The Tribune, Deseronto’s newspaper of the day, reported the outcome of the meeting in the following way:

The prospect of the early opening of a cemetery in this vicinity is everywhere hailed with satisfaction. The people of Deseronto and neighbourhood have in the past been compelled to bury their dead here, there and everywhere, a state of affairs in no way creditable to their public spirit. We are glad to know that so many are taking shares in the company.

The Tribune, February 10th, 1888

The original committee of the Cemetery Company included Dr John Newton, the local physician, Amos A. Richardson, a merchant (later MPP for Hastings East), and Thomas H. Nasmith, cashier for the Rathbun Company.

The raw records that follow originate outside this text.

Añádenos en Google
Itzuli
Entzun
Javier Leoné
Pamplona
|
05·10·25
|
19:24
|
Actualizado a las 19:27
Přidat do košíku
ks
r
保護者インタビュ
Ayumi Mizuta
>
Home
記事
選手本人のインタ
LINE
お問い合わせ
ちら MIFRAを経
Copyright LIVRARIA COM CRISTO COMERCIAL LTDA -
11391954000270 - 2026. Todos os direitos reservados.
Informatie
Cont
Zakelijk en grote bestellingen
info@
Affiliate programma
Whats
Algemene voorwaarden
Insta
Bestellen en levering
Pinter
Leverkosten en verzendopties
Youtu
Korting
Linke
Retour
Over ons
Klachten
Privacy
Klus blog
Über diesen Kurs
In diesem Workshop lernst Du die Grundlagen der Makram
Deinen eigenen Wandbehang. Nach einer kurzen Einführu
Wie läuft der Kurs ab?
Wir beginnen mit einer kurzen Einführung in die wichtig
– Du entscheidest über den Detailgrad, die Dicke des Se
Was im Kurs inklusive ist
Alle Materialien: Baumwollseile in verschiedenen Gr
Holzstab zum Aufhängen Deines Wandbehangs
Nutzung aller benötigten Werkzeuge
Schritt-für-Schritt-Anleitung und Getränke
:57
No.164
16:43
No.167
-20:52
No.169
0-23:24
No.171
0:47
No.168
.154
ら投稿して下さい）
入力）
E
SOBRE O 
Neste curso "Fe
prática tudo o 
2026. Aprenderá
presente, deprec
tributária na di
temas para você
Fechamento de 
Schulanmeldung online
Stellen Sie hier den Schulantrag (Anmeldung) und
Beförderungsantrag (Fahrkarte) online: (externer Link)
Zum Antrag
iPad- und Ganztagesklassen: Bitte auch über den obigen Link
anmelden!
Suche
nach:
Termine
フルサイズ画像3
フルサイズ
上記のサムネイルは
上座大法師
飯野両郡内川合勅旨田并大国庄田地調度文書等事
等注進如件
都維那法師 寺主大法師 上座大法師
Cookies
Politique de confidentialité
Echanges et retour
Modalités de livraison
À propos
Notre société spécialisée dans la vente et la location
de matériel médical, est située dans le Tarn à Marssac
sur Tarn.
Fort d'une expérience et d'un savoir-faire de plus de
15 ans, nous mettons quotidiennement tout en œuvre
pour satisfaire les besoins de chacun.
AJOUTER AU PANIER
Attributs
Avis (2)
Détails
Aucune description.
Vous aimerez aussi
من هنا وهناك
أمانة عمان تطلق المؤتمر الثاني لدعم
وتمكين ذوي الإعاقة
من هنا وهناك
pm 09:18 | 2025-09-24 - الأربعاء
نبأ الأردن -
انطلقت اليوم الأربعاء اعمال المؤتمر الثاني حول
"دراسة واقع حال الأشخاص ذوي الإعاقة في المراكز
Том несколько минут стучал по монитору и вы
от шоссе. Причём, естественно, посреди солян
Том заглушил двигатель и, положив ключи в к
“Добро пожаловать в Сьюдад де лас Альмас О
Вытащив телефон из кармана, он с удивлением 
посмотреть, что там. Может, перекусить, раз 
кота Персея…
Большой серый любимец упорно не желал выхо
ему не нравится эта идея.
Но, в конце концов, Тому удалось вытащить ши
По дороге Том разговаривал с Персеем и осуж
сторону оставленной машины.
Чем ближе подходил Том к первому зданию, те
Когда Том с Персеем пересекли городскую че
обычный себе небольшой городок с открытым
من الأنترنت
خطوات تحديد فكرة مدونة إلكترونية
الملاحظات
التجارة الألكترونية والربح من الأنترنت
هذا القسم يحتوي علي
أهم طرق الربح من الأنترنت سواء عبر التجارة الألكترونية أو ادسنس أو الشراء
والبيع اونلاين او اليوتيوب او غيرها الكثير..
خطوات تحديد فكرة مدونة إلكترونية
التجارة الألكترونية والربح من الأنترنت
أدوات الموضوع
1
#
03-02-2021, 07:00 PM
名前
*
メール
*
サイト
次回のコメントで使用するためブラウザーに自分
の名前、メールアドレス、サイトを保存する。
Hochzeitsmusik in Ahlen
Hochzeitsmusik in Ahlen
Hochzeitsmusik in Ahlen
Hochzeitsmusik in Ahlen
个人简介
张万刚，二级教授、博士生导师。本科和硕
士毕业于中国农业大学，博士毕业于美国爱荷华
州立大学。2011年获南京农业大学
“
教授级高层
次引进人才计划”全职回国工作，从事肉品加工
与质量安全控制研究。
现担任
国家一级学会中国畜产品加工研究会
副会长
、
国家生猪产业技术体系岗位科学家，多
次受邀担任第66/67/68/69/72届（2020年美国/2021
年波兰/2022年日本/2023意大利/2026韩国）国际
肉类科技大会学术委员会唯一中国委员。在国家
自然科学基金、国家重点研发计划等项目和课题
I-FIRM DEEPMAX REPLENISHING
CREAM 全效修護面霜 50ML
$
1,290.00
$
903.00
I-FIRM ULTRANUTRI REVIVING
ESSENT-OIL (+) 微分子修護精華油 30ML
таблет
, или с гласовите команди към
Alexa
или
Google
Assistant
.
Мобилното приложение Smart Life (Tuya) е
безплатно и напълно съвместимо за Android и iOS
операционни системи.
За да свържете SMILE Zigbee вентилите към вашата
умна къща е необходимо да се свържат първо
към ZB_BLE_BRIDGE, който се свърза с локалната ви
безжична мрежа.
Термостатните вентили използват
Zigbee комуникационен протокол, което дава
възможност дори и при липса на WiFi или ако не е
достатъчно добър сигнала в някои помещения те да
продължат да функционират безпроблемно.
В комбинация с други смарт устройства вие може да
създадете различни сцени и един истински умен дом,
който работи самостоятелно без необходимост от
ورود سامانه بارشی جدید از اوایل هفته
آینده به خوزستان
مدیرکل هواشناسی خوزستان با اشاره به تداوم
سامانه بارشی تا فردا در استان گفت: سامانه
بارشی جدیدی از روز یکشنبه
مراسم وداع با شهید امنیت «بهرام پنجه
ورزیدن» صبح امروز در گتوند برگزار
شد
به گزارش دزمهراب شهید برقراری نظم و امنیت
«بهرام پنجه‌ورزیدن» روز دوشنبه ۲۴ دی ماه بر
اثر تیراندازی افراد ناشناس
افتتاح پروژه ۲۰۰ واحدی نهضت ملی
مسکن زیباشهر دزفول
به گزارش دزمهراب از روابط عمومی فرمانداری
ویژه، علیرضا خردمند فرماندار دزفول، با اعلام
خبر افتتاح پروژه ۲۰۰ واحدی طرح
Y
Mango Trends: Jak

Forty acres of land to the east of Deseronto were purchased by the Rathbuns for the cemetery in April 1888 and A. J. Hopkins, a landscape architect from Oswego, New York, was hired to design a layout for the site in early May of the same year. The choice of an Oswego landscape architect reflected the industrial interests of the Rathbuns in that town and the fact that there were no landscape architects in Canada at that time.

“Before long, it would be a ‘pleasure’ for anyone to be buried in the Cemetery”, reported The Tribune, on April 6th. By the summer of 1888 the cemetery was in use.
A portion of the cemetery was sold to the Roman Catholic church in 1895, creating a separate Catholic section on the east side of the site.